When the bourgeoisie isn’t prepared to give an inch, when the SP through the mouth of Rocard, justifies the austerity measures, then the prole­tariat has no choice but to answer blow for blow and to go onto the offensive. 11,000 lay-offs in the telephone industry, unemployment planned in the car industry, 30,000 teaching posts eliminated, that’s the reality of the promises made to the steelworkers about job redistribution.

The proletariat in France is at a crossroads. It isn’t its combativity which has surprised the bourgeoisie since 1968, for it has learnt to tremble before at the ease with which the workers are able to massively struggle. What’s worrying it, is to not only see the workers resolutely confront the state, but above all to see it go outside the unions. That didn’t happen even in, 1968.

There’s a political void” screams every faction of the bourgeoisie, “There’s a union void” reply the Trotskyists in chorus, who are concerned about a “disaffection with the union organiza­tions, seeing as 50 per cent of CGT members from the Moselle metal industry didn’t take up their union cards in March 1973, and likewise 20 per cent of the CFDT members3.

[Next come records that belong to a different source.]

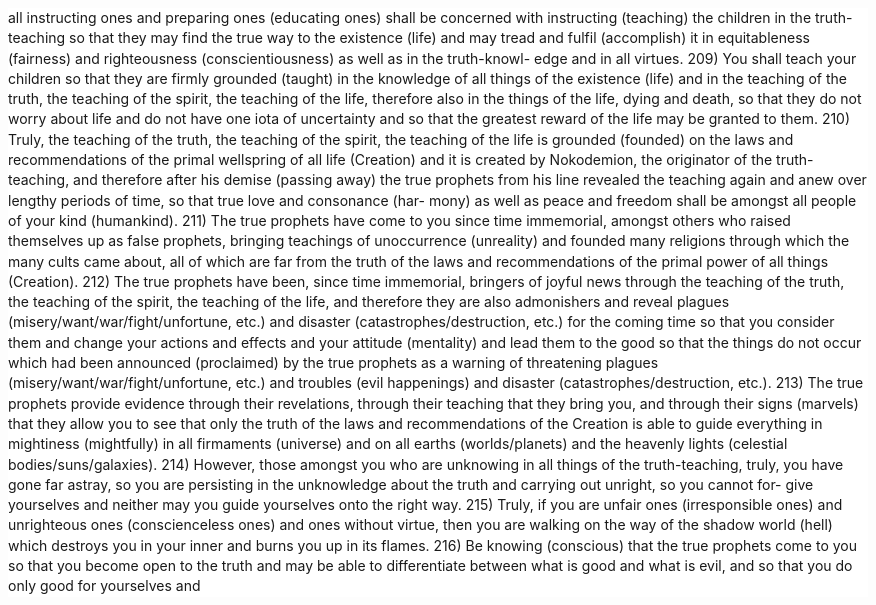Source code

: all instructing ones and preparing ones (educating ones) shall be concerned with instructing (teaching) the
children in the truth-teaching so that they may find the true way to the existence (life) and may tread and fulfil
(accomplish) it in equitableness (fairness) and righteousness (conscientiousness) as well as in the truth-knowl- edge and in all virtues.
209) You shall teach your children so that they are firmly grounded (taught) in the knowledge of all things of the
 existence (life) and in the teaching of the truth, the teaching of the spirit, the teaching of the life, therefore
 also in the things of the life, dying and death, so that they do not worry about life and do not have one iota
 of uncertainty and so that the greatest reward of the life may be granted to them.
210) Truly, the teaching of the truth, the teaching of the spirit, the teaching of the life is grounded (founded) on the
 laws and recommendations of the primal wellspring of all life (Creation) and it is created by Nokodemion, the
 originator of the truth-teaching, and therefore after his demise (passing away) the true prophets from his line
 revealed the teaching again and anew over lengthy periods of time, so that true love and consonance (har-
 mony) as well as peace and freedom shall be amongst all people of your kind (humankind).
211) The true prophets have come to you since time immemorial, amongst others who raised themselves up as false
 prophets, bringing teachings of unoccurrence (unreality) and founded many religions through which the many
 cults came about, all of which are far from the truth of the laws and recommendations of the primal power
 of all things (Creation).
212) The true prophets have been, since time immemorial, bringers of joyful news through the teaching of the truth,
 the teaching of the spirit, the teaching of the life, and therefore they are also admonishers and reveal plagues
 (misery/want/war/fight/unfortune, etc.) and disaster (catastrophes/destruction, etc.) for the coming time so
 that you consider them and change your actions and effects and your attitude (mentality) and lead them to
 the good so that the things do not occur which had been announced (proclaimed) by the true prophets as a
 warning of threatening plagues (misery/want/war/fight/unfortune, etc.) and troubles (evil happenings) and
 disaster (catastrophes/destruction, etc.).
213) The true prophets provide evidence through their revelations, through their teaching that they bring you, and
 through their signs (marvels) that they allow you to see that only the truth of the laws and recommendations
 of the Creation is able to guide everything in mightiness (mightfully) in all firmaments (universe) and on all
 earths (worlds/planets) and the heavenly lights (celestial bodies/suns/galaxies).
214) However, those amongst you who are unknowing in all things of the truth-teaching, truly, you have gone far
 astray, so you are persisting in the unknowledge about the truth and carrying out unright, so you cannot for-
 give yourselves and neither may you guide yourselves onto the right way.
215) Truly, if you are unfair ones (irresponsible ones) and unrighteous ones (conscienceless ones) and ones without
 virtue, then you are walking on the way of the shadow world (hell) which destroys you in your inner and burns
 you up in its flames.
216) Be knowing (conscious) that the true prophets come to you so that you become open to the truth and may be
 able to differentiate between what is good and what is evil, and so that you do only good for yourselves and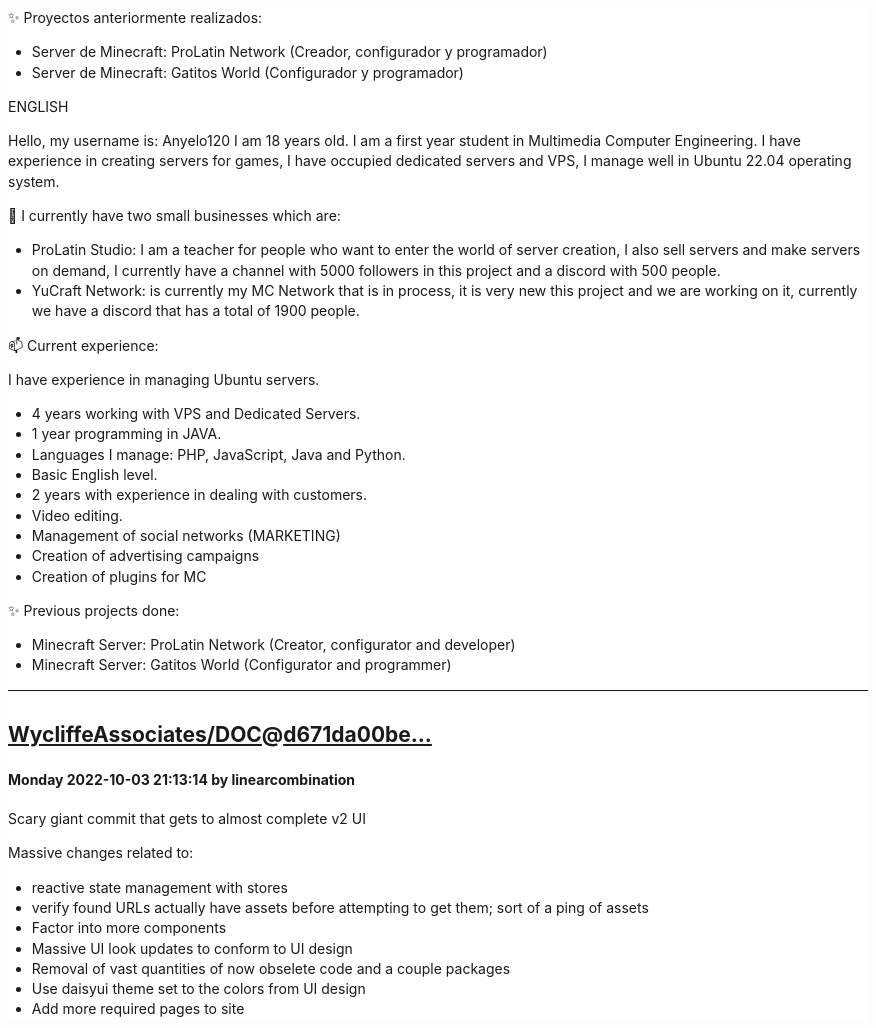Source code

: ✨ Proyectos anteriormente realizados: 
- Server de Minecraft: ProLatin Network (Creador, configurador y programador) 
- Server de Minecraft: Gatitos World (Configurador y programador)

ENGLISH

Hello, my username is: Anyelo120 I am 18 years old.
I am a first year student in Multimedia Computer Engineering.
I have experience in creating servers for games, I have occupied dedicated servers and VPS, I manage well in Ubuntu 22.04 operating system.

👋 I currently have two small businesses which are:

- ProLatin Studio: I am a teacher for people who want to enter the world of server creation, I also sell servers and make servers on demand, I currently have a channel with 5000 followers in this project and a discord with 500 people.
- YuCraft Network: is currently my MC Network that is in process, it is very new this project and we are working on it, currently we have a discord that has a total of 1900 people.

📫 Current experience:

I have experience in managing Ubuntu servers.
- 4 years working with VPS and Dedicated Servers.
- 1 year programming in JAVA.
- Languages I manage: PHP, JavaScript, Java and Python.
- Basic English level.
- 2 years with experience in dealing with customers.
- Video editing.
- Management of social networks (MARKETING)
- Creation of advertising campaigns
- Creation of plugins for MC

✨ Previous projects done: 
- Minecraft Server: ProLatin Network (Creator, configurator and developer) 
- Minecraft Server: Gatitos World (Configurator and programmer)

---
## [WycliffeAssociates/DOC](https://github.com/WycliffeAssociates/DOC)@[d671da00be...](https://github.com/WycliffeAssociates/DOC/commit/d671da00beb2d89eb5c97f023e59d11cb9edd093)
#### Monday 2022-10-03 21:13:14 by linearcombination

Scary giant commit that gets to almost complete v2 UI

Massive changes related to:

- reactive state management with stores
- verify found URLs actually have assets before attempting to get them;
  sort of a ping of assets
- Factor into more components
- Massive UI look updates to conform to UI design
- Removal of vast quantities of now obselete code and a couple packages
- Use daisyui theme set to the colors from UI design
- Add more required pages to site
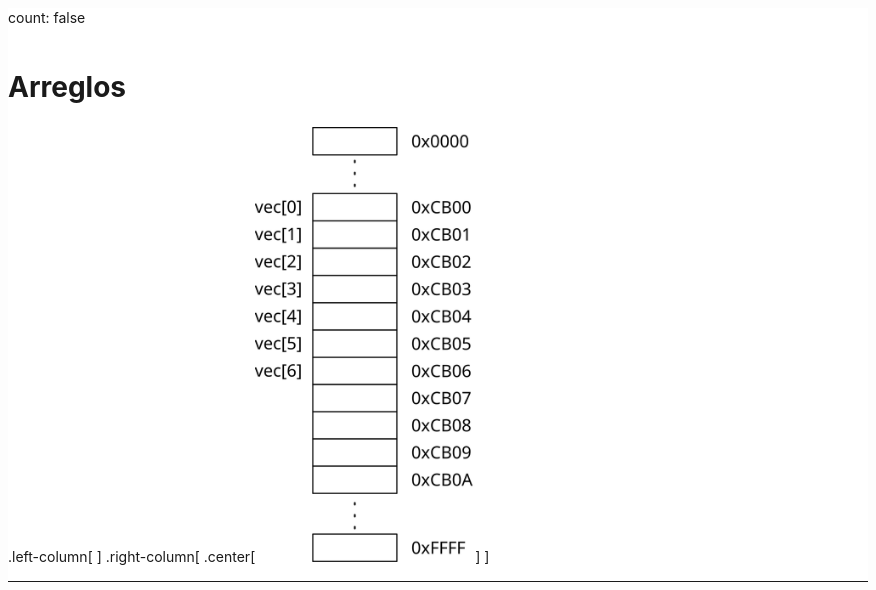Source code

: count: false

# Arreglos

.left-column[
]
.right-column[
.center[<img src="assets/arreglos-1.svg" width="220" style="position: relative; top: 0px" >]
]

---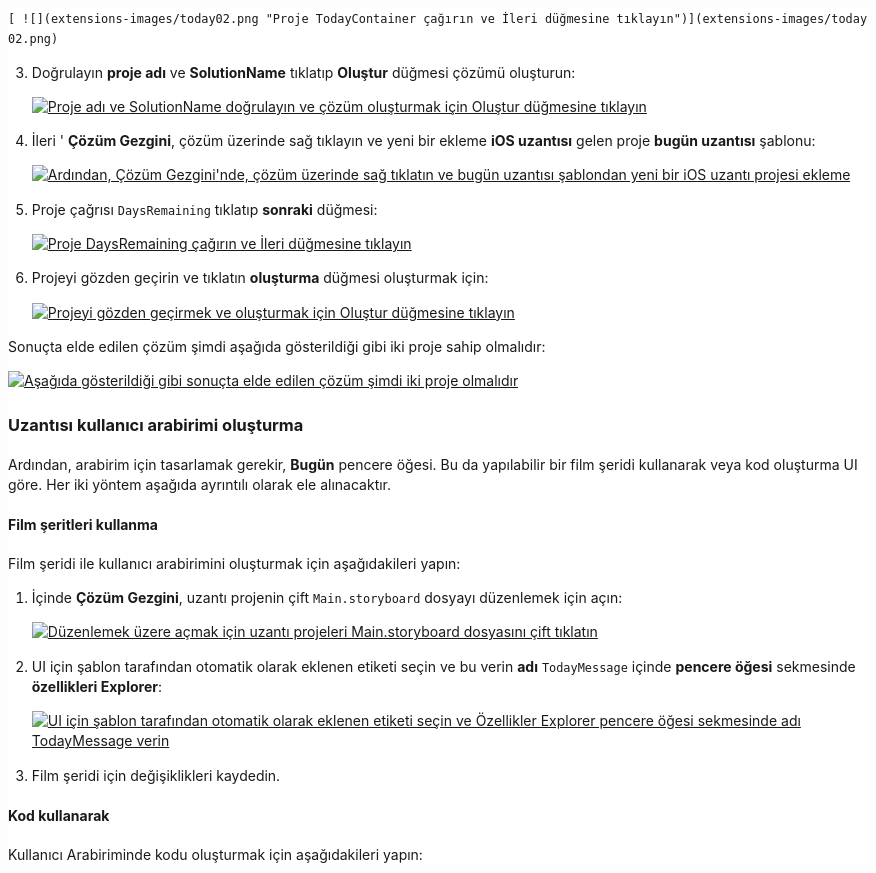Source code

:     [ ![](extensions-images/today02.png "Proje TodayContainer çağırın ve İleri düğmesine tıklayın")](extensions-images/today02.png)
3. Doğrulayın **proje adı** ve **SolutionName** tıklatıp **Oluştur** düğmesi çözümü oluşturun: 

    [ ![](extensions-images/today03.png "Proje adı ve SolutionName doğrulayın ve çözüm oluşturmak için Oluştur düğmesine tıklayın")](extensions-images/today03.png)
4. İleri ' **Çözüm Gezgini**, çözüm üzerinde sağ tıklayın ve yeni bir ekleme **iOS uzantısı** gelen proje **bugün uzantısı** şablonu: 

    [ ![](extensions-images/today04.png "Ardından, Çözüm Gezgini'nde, çözüm üzerinde sağ tıklatın ve bugün uzantısı şablondan yeni bir iOS uzantı projesi ekleme")](extensions-images/today04.png)
5. Proje çağrısı `DaysRemaining` tıklatıp **sonraki** düğmesi: 

    [ ![](extensions-images/today05.png "Proje DaysRemaining çağırın ve İleri düğmesine tıklayın")](extensions-images/today05.png)
6. Projeyi gözden geçirin ve tıklatın **oluşturma** düğmesi oluşturmak için: 

    [ ![](extensions-images/today06.png "Projeyi gözden geçirmek ve oluşturmak için Oluştur düğmesine tıklayın")](extensions-images/today06.png)

Sonuçta elde edilen çözüm şimdi aşağıda gösterildiği gibi iki proje sahip olmalıdır:

[ ![](extensions-images/today07.png "Aşağıda gösterildiği gibi sonuçta elde edilen çözüm şimdi iki proje olmalıdır")](extensions-images/today07.png)

<a name="Creating-the-Extension-User-Interface" />

### <a name="creating-the-extension-user-interface"></a>Uzantısı kullanıcı arabirimi oluşturma

Ardından, arabirim için tasarlamak gerekir, **Bugün** pencere öğesi. Bu da yapılabilir bir film şeridi kullanarak veya kod oluşturma UI göre. Her iki yöntem aşağıda ayrıntılı olarak ele alınacaktır.

<a name="Using-Storyboards" />

#### <a name="using-storyboards"></a>Film şeritleri kullanma

Film şeridi ile kullanıcı arabirimini oluşturmak için aşağıdakileri yapın:

1. İçinde **Çözüm Gezgini**, uzantı projenin çift `Main.storyboard` dosyayı düzenlemek için açın: 

    [ ![](extensions-images/today08.png "Düzenlemek üzere açmak için uzantı projeleri Main.storyboard dosyasını çift tıklatın")](extensions-images/today08.png)
2. UI için şablon tarafından otomatik olarak eklenen etiketi seçin ve bu verin **adı** `TodayMessage` içinde **pencere öğesi** sekmesinde **özellikleri Explorer**: 

    [ ![](extensions-images/today09.png "UI için şablon tarafından otomatik olarak eklenen etiketi seçin ve Özellikler Explorer pencere öğesi sekmesinde adı TodayMessage verin")](extensions-images/today09.png)
3. Film şeridi için değişiklikleri kaydedin.

<a name="Using-Code" />

#### <a name="using-code"></a>Kod kullanarak

Kullanıcı Arabiriminde kodu oluşturmak için aşağıdakileri yapın: 
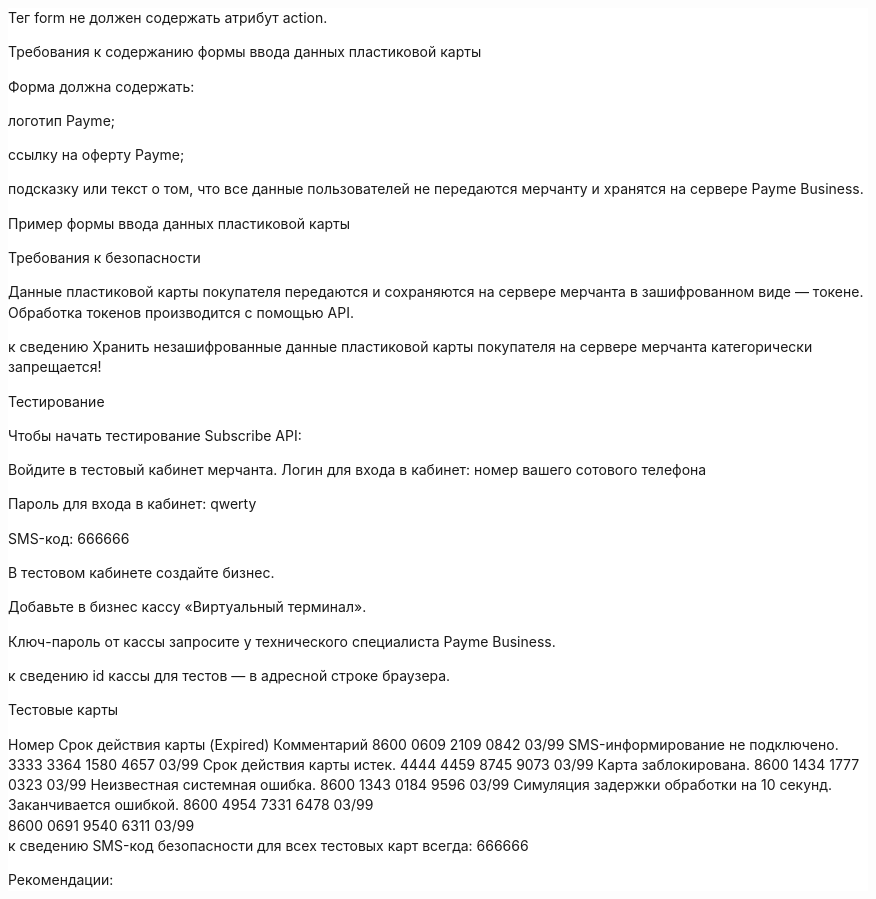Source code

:Тег form не должен содержать атрибут action.

Требования к содержанию формы ввода данных пластиковой карты

Форма должна содержать:

логотип Payme;

ссылку на оферту Payme;

подсказку или текст о том, что все данные пользователей не передаются мерчанту и хранятся на сервере Payme Business.

Пример формы ввода данных пластиковой карты



Требования к безопасности

Данные пластиковой карты покупателя передаются и сохраняются на сервере мерчанта в зашифрованном виде — токене. Обработка токенов производится с помощью API.

к сведению
Хранить незашифрованные данные пластиковой карты покупателя на сервере мерчанта категорически запрещается!

Тестирование

Чтобы начать тестирование Subscribe API:

Войдите в тестовый кабинет мерчанта.
Логин для входа в кабинет: номер вашего сотового телефона

Пароль для входа в кабинет: qwerty

SMS-код: 666666

В тестовом кабинете создайте бизнес.

Добавьте в бизнес кассу «Виртуальный терминал».

Ключ-пароль от кассы запросите у технического специалиста Payme Business.

к сведению
id кассы для тестов — в адресной строке браузера.



Тестовые карты

Номер	Срок действия карты (Expired)	Комментарий
8600 0609 2109 0842	03/99	SMS-информирование не подключено.
3333 3364 1580 4657	03/99	Срок действия карты истек.
4444 4459 8745 9073	03/99	Карта заблокирована.
8600 1434 1777 0323	03/99	Неизвестная системная ошибка.
8600 1343 0184 9596	03/99	Симуляция задержки обработки на 10 секунд. Заканчивается ошибкой.
8600 4954 7331 6478	03/99	
8600 0691 9540 6311	03/99	
к сведению
SMS-код безопасности для всех тестовых карт всегда: 666666

Рекомендации:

This ‘void’ which worries the bourgeoisie is the erosion of illusions in the proletariat. This disillusionment is hope. And the proletariat has clearly shown that through its fierce energy in resisting the bourgeoisie’s offensive, through its joy at seeing in Denain and Longwy that it could push back the bourgeoisie. A proletariat that believes in its strength isn’t a class to admit defeat. It now knows that it must go further, that it’s impossible to retreat. To make a sacrifice for its national bourgeoisie’s economic war today, is quite simply to sacrifice itself for out and out war tomorrow.

Certainly, the path of the class struggle is slow, with sharp advances, followed by brutal relapses. But the proletariat learns through its experience, knowing no other school than the struggle itself! It learns that:

-- struggle pays

-- the more the struggle finds its own instruments and its own objectives, the more it pays.

The higher stage of the struggle won’t be found in the multiplying of well-timed, isolated actions by the unions, but in the extension of massive actions organized independently from all union and political apparatuses of the bourgeoisie.

Towards this, the workers must speak out in general assemblies, must themselves seek the solidarity of other workers who are struggling, including the unemployed. The working class must have confidence in itself, it must become conscious that “the emancipation of the workers will be the task of the workers themselves.”

The working class still hesitates, quite surpri­sed at its own audacity. What it needs now is more audacity.


1 Caen, a Normandy town which heralded May 1968 with a whole day of confrontations with the CRS in January 1968.

2 After the 23 Marc demonstration there was a trial (to pass judgment on the ‘wreckers’) at which the anarchists, notably, denied responsibility for the acts of violence committed during the demonstration.

3 Imprecor (15.3.79), the theoretical journal of the Revolutionary Communist League, one of the largest Trotskyist groups in France.